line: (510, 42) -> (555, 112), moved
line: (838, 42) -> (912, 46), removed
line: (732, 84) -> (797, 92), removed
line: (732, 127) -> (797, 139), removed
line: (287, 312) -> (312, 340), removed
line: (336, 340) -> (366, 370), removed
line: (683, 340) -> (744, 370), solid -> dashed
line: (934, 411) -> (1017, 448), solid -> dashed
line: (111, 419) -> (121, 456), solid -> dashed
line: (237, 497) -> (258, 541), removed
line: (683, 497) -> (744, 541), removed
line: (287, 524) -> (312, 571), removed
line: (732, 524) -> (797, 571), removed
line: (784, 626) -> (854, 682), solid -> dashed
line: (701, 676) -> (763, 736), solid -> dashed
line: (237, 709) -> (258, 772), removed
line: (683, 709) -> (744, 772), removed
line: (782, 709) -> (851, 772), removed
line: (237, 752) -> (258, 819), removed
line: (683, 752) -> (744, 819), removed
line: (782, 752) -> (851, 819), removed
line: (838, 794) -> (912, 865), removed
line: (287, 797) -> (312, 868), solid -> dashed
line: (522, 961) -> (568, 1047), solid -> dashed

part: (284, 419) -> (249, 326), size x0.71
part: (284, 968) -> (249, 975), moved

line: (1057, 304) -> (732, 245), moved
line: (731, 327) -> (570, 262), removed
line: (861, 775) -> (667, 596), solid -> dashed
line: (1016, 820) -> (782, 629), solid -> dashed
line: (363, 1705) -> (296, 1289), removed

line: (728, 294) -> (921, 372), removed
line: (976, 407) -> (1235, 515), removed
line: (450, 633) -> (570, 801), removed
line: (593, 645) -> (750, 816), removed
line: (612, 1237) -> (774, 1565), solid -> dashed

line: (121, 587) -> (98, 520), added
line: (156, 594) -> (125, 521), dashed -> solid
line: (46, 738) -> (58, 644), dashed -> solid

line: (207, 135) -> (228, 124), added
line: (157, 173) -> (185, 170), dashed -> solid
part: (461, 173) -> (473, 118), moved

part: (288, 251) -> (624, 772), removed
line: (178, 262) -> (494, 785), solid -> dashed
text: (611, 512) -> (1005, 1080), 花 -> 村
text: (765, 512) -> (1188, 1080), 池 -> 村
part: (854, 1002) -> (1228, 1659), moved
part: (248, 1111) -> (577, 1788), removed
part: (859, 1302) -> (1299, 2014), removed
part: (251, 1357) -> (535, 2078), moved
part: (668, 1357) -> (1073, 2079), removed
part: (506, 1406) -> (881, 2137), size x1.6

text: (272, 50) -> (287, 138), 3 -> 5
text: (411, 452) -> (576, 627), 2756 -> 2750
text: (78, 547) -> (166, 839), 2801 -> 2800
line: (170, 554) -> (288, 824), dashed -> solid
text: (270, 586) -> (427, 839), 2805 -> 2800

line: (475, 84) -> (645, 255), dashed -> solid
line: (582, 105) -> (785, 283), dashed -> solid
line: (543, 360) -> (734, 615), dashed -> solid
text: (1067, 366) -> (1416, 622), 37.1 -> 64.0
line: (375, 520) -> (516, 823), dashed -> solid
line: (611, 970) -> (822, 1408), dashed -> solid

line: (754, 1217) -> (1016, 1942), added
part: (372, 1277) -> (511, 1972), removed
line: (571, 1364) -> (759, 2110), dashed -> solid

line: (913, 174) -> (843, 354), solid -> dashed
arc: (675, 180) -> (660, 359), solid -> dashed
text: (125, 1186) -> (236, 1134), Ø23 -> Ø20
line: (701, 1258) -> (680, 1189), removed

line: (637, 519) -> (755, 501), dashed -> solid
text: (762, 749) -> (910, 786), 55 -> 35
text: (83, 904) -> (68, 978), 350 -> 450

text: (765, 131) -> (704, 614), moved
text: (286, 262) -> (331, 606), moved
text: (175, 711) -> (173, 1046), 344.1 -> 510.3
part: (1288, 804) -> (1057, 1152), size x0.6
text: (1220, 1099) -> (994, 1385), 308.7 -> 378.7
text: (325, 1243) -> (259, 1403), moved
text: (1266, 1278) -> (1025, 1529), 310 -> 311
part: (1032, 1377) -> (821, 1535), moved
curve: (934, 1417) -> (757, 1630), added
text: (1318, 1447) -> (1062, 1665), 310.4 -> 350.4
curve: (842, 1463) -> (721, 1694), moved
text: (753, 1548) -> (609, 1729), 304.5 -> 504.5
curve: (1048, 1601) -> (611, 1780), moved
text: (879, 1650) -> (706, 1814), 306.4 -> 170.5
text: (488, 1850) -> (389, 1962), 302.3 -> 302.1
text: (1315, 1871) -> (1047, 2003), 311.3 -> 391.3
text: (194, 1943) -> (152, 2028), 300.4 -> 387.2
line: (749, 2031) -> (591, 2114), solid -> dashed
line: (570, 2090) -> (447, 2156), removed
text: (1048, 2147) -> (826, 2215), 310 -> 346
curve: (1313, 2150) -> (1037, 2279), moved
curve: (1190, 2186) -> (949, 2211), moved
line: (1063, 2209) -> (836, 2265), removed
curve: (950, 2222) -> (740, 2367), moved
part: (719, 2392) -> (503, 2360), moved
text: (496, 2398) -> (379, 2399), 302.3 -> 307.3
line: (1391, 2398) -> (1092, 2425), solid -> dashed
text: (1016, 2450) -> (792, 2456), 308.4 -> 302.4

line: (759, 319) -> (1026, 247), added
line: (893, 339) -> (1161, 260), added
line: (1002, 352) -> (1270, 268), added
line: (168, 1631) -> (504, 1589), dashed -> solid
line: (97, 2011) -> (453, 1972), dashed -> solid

-*-*-

Exercise objective: Only the span from the line with "line: (893, 339) -> (1161, 260), added" through the final line of the records goes in the output, each line unchanged.

Reply to the exercise:
line: (893, 339) -> (1161, 260), added
line: (1002, 352) -> (1270, 268), added
line: (168, 1631) -> (504, 1589), dashed -> solid
line: (97, 2011) -> (453, 1972), dashed -> solid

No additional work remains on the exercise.